Cleveland Hopkins debuts life-saving CPR training kiosk

Posted at 5:38 PM, Jul 24, 2017
and last updated 2017-07-24 17:42:02-04

Imagine being able to jump in and save a life - after training you got while waiting to catch a flight.

That is the basis for a new kiosk at Cleveland Hopkins International Airport.

Heart disease is the number one cause of death for both men and women in the United States. According to the Centers for Disease Control and Prevention, 735,000 Americans suffer a heart attack every year. Almost half of them happen outside the hospital.

Monday, the American Heart Association launched a Hands-Only CPR training kiosk at Hopkins.

“Actually doing it has proven to be more effective for people to retain the learning,” noted Toni Carlo, Cleveland Metro Executive Director of the American Heart Association.

“It is better to know it and never need it than to need it and not know it,” remarked airport director Robert Kennedy.

Every year, more than 350,000 cardiac arrests happen outside the hospital. Roughly 20 percent of them occur in public places, like airports.

Survival depends on immediately receiving CPR, which is why training is so vital.

“That's the key,” said Carlo. “Having access to learn it, having a guide to be able to learn it from a trusted source.”

The kiosk offers a training video, then a practice session, followed by a 30-second test on a mannequin. The kiosk gives participants feedback along the way, making sure they have the hand placement and compression rate down pat. The entire training takes about five minutes, equipping people to step in and help a heart attack victim, thereby doubling or even tripling their chance of survival.

“62 minutes went by before they got my heartbeat back,” recalled Christi Nelson. As a local heart attack survivor, she knows the importance of CPR training firsthand.

“The more people we can train and make aware of CPR and AEDs, the more lives we can save,” Nelson said.

She was working at Akron Children's Hospital in 2006 when she collapsed and went into cardiac arrest. Co-workers started compressions as soon as they found her, then transferred her to Akron General.

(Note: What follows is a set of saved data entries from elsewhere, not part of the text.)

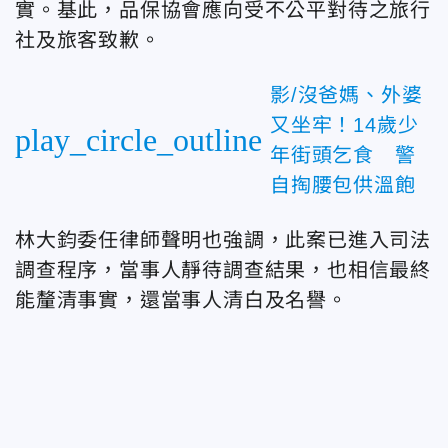
實。基此，品保協會應向受不公平對待之旅行
社及旅客致歉。
影/沒爸媽、外婆
又坐牢！14歲少
play_circle_outline
年街頭乞食 警
自掏腰包供溫飽
林大鈞委任律師聲明也強調，此案已進入司法
調查程序，當事人靜待調查結果，也相信最終
能釐清事實，還當事人清白及名譽。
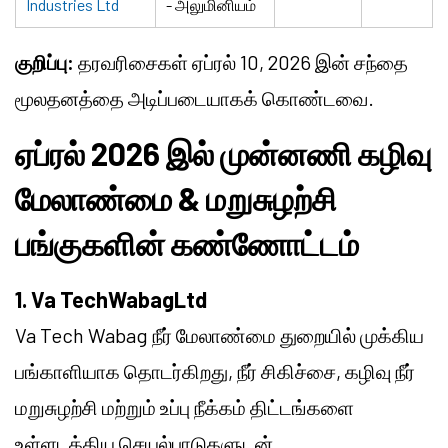
Industries Ltd
- அலுமினியம்
குறிப்பு:
தரவரிசைகள் ஏப்ரல் 10, 2026 இன் சந்தை
மூலதனத்தை அடிப்படையாகக் கொண்டவை.
ஏப்ரல் 2026 இல் முன்னணி கழிவு
மேலாண்மை & மறுசுழற்சி
பங்குகளின் கண்ணோட்டம்
1. Va TechWabagLtd
Va Tech Wabag நீர் மேலாண்மை துறையில் முக்கிய
பங்காளியாக தொடர்கிறது, நீர் சிகிச்சை, கழிவு நீர்
மறுசுழற்சி மற்றும் உப்பு நீக்கம் திட்டங்களை
உள்ளடக்கிய செயல்பாடுகளுடன்.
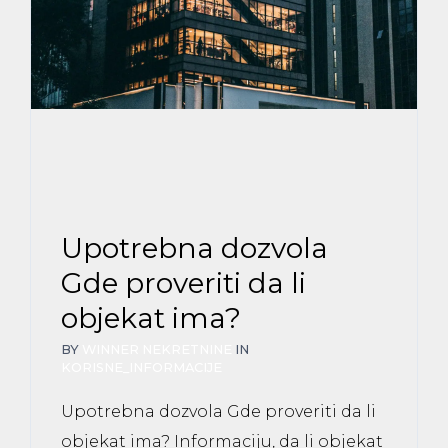
Upotrebna dozvola
Gde proveriti da li
objekat ima?
BY
WINNER NEKRETNINE
IN
KORISNE_INFORMACIJE
Upotrebna dozvola Gde proveriti da li
objekat ima? Informaciju, da li objekat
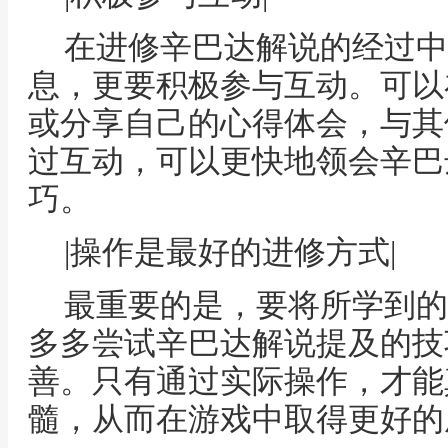
在进修辛巴达解说的经过中，不仅
息，更要积极参与互动。可以
或分享自己的心得体会，与其
过互动，可以更快地领会辛巴
巧。
|操作是最好的进修方式|
最重要的是，要将所学到的
多多尝试辛巴达解说提及的技
善。只有通过实际操作，才能
髓，从而在游戏中取得更好的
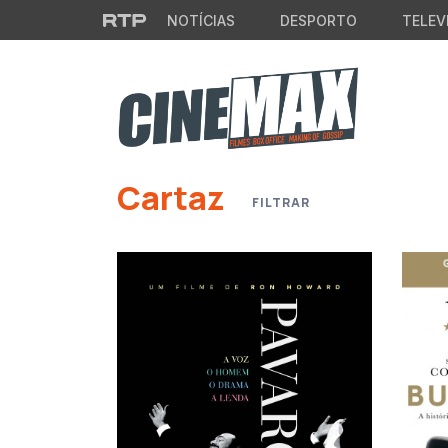
Saltar para o conteúdo principal
NOTÍCIAS
DESPORTO
TELEV
Cartaz
FILTRAR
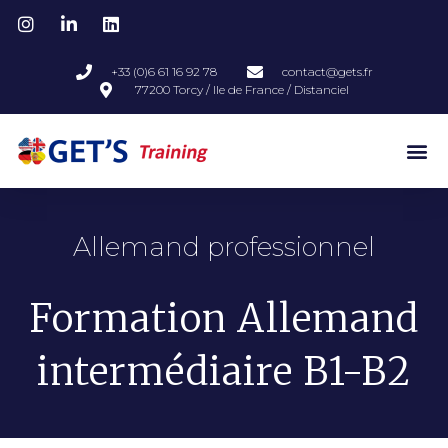
+33 (0)6 61 16 92 78
contact@gets.fr
77200 Torcy / Ile de France / Distanciel
Allemand professionnel
Formation Allemand
intermédiaire B1-B2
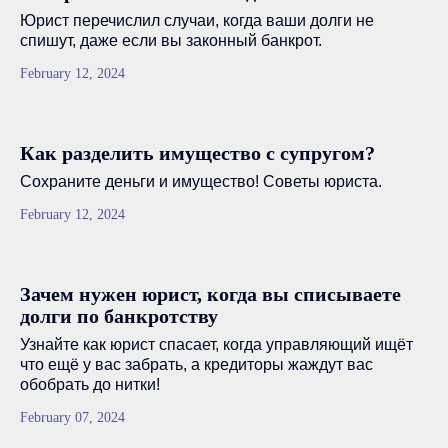
Юрист перечислил случаи, когда ваши долги не
спишут, даже если вы законный банкрот.
February 12, 2024
Как разделить имущество с супругом?
Сохраните деньги и имущество! Советы юриста.
February 12, 2024
Зачем нужен юрист, когда вы списываете
долги по банкротству
Узнайте как юрист спасает, когда управляющий ищёт
что ещё у вас забрать, а кредиторы жаждут вас
обобрать до нитки!
February 07, 2024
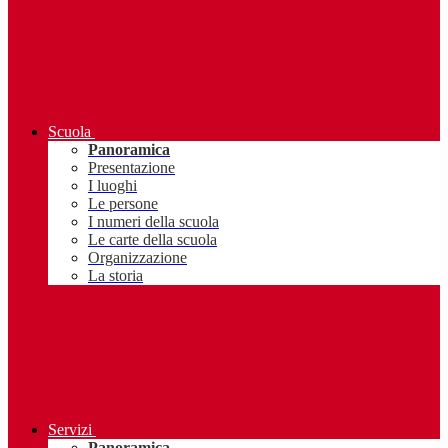
Scuola
Panoramica
Presentazione
I luoghi
Le persone
I numeri della scuola
Le carte della scuola
Organizzazione
La storia
Servizi
Panoramica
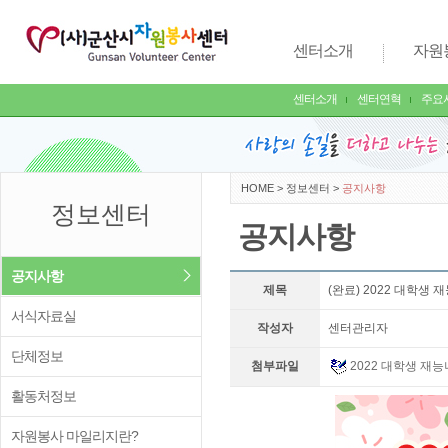
센터소개
자원
센터소개
센터연혁
주요
HOME
>
정보센터
>
공지사항
정보센터
공지사항
공지사항
제목
(완료) 2022 대학
서식자료실
작성자
센터관리자
단체정보
첨부파일
2022 대학생 재
활동처정보
자원봉사 마일리지란?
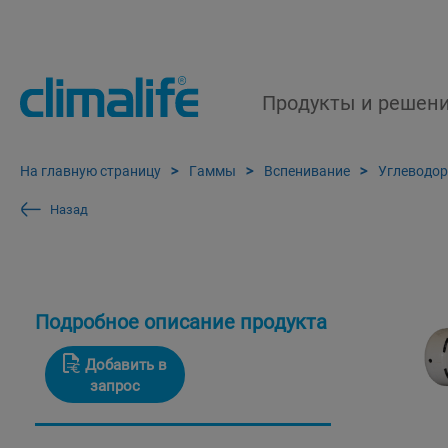
Продукты и решен
На главную страницу
Гаммы
Вспенивание
Углеводо
Назад
Подробное описание продукта
Добавить в
запрос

After more than an hour with no heartbeat, Nelson was put into a coma. Her family was told she had less than a five percent chance of coming out of it, and a 100 percent chance of being in a vegetative state for the rest of her life if she did. Instead, after a tough fight, she lived to tell the story. In fact, 17 months after her heart attack, she became a mother.

“I'm so thankful for the people who did not give up on me and the people who performed CPR on me and gave me a second chance at life, so that I can now be a mom to my daughter,” noted Nelson.

Nelson said in the five minutes after she collapsed, five people walked by and left her.

“I don't think those people were being malicious,” she said. “I think people don't know what to do.”

“Now we have something that everybody can learn and we can make a difference each and every day,” Kennedy said.

Cleveland Hopkins says it had 8.5 million passengers come through its doors last year. That number is expected to be even higher this year. Airport officials say training people in life-saving measures like CPR is especially important as those numbers continue to grow.


CPR training kiosks are being installed at airports in Cincinnati and Orlando next month, which will bring the total to seven kiosks in the United States.